Councilors and staff also discussed outreach to veterans—staff estimate veterans make up about 10% of the population served but can be difficult to reach because many do not seek assistance—and agreed that local, unrestricted funds could be layered with federal and other grant programs to extend impact. Tony Davis said Habitat would hold funds in a separate account, provide annual reports on spending and not commingle the money with other activities.
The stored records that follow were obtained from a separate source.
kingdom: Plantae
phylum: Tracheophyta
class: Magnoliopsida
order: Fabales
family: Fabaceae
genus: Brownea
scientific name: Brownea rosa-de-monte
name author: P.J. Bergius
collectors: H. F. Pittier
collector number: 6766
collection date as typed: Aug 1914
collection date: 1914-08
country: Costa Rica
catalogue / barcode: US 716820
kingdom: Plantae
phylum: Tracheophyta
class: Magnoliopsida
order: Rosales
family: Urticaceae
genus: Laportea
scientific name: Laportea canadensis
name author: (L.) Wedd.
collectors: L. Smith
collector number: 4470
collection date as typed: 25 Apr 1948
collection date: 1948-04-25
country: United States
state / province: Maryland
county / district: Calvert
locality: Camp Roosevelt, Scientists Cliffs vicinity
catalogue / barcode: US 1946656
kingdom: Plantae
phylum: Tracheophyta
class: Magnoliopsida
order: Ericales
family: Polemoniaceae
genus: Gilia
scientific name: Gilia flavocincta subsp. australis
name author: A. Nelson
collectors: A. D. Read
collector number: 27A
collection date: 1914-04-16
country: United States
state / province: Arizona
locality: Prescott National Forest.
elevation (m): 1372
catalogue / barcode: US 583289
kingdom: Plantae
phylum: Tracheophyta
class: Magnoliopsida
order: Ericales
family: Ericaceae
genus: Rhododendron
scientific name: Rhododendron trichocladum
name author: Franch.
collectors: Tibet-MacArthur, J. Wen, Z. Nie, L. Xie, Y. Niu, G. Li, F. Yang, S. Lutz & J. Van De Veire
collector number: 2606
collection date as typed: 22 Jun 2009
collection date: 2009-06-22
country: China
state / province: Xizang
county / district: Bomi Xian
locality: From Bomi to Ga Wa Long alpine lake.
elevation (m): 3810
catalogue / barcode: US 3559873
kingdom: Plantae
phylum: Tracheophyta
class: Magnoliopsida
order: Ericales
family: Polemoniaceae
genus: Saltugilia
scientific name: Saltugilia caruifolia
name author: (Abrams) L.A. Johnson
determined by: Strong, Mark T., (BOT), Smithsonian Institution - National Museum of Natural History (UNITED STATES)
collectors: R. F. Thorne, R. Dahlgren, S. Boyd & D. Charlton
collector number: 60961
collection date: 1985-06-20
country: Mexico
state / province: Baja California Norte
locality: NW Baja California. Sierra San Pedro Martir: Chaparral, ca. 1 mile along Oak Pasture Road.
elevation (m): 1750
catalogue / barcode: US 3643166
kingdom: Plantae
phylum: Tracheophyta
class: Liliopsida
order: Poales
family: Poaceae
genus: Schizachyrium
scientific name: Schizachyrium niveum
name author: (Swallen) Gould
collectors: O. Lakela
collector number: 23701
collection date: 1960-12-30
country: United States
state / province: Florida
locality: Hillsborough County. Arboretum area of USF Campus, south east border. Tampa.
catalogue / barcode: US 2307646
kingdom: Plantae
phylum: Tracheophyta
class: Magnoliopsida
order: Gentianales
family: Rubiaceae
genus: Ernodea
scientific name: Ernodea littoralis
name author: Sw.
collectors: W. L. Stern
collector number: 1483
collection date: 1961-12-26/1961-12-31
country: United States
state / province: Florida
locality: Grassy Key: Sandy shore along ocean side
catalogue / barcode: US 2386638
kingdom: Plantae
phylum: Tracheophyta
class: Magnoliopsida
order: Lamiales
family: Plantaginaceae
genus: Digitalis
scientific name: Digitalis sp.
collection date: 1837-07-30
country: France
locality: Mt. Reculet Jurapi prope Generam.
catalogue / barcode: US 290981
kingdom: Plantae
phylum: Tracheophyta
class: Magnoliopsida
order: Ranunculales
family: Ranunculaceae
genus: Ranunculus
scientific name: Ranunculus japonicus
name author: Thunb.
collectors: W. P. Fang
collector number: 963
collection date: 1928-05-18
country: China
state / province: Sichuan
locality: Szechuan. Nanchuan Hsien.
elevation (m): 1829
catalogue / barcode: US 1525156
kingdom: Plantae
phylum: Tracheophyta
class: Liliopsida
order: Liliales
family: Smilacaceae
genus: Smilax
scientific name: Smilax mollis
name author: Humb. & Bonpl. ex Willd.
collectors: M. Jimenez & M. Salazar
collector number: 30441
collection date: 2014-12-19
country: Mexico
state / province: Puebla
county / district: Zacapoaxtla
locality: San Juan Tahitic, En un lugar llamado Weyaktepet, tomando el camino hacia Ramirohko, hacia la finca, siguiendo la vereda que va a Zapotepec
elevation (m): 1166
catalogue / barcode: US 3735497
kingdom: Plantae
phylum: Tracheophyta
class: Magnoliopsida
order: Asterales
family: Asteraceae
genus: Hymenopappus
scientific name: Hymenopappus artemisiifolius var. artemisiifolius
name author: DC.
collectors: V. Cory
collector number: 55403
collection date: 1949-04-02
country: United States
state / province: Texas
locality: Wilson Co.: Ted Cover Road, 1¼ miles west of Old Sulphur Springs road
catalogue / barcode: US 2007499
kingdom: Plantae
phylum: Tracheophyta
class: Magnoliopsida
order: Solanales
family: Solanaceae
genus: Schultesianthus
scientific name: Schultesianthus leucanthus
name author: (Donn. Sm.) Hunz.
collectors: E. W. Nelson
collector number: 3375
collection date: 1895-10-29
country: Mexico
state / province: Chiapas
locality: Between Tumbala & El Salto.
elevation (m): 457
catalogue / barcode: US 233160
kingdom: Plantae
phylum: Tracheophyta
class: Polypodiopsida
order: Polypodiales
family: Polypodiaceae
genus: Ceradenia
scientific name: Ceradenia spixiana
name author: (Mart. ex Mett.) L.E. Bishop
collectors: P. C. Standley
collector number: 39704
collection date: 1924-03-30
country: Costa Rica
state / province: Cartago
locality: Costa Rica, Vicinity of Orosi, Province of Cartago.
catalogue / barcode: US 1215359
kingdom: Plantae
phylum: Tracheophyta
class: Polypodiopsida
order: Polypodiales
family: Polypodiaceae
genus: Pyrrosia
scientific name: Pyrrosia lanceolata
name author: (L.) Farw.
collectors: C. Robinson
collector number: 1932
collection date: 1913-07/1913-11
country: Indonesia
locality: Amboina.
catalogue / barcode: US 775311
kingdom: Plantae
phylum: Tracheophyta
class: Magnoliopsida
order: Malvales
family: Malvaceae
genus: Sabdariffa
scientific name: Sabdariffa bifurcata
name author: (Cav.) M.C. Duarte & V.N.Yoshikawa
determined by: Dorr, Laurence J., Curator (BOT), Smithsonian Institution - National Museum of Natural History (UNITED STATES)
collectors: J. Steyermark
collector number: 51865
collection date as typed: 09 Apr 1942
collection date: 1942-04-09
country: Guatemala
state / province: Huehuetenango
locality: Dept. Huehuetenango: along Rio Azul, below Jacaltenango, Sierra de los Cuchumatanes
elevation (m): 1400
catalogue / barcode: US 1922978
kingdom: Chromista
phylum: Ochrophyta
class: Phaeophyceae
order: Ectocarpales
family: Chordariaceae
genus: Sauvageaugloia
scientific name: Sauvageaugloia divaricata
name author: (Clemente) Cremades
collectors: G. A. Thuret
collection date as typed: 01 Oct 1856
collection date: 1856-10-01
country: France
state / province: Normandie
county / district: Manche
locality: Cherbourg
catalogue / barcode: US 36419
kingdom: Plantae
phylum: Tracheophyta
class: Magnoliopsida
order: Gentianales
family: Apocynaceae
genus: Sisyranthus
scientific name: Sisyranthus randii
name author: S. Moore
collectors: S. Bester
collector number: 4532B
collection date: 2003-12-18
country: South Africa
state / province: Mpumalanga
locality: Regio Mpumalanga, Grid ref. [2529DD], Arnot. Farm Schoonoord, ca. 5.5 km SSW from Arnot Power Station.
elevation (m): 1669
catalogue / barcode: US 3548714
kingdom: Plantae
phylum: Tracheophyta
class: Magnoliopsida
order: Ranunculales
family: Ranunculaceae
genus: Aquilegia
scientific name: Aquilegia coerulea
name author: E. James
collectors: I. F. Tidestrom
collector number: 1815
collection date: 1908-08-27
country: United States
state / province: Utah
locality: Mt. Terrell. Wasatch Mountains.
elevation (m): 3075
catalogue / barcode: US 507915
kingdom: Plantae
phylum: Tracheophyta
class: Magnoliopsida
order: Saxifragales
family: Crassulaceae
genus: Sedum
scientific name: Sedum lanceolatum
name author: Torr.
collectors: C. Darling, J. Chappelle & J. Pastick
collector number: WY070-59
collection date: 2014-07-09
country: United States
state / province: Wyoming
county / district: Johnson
Parks and recreation staff outlined facility and program pressures across about 75 acres of parks, including heavily used sports fields, a community pool and a downtown memorial building dating from 1951. Staff reported growth in youth programming and said a recent survey showed about 68–70% of respondents preferred a sales-tax increase to pay for park improvements such as additional courts and walking-trail extensions.
Mayor and staff cautioned that if a similar countywide measure were later adopted by the county, the city’s local allocation could be reduced; the mayor described a scenario in which a city allocation could fall from $1 million to $500,000 if the county chose to adopt or change the distribution. Staff emphasized the council would only be authorizing placement of the question on the ballot; the final decision would rest with city voters.
The council did not take a formal vote at the workshop. The first reading and public hearing on the measure are set for Dec. 8 at 5:30 p.m.; the agenda may include a follow-up public hearing and council consideration on Dec. 29.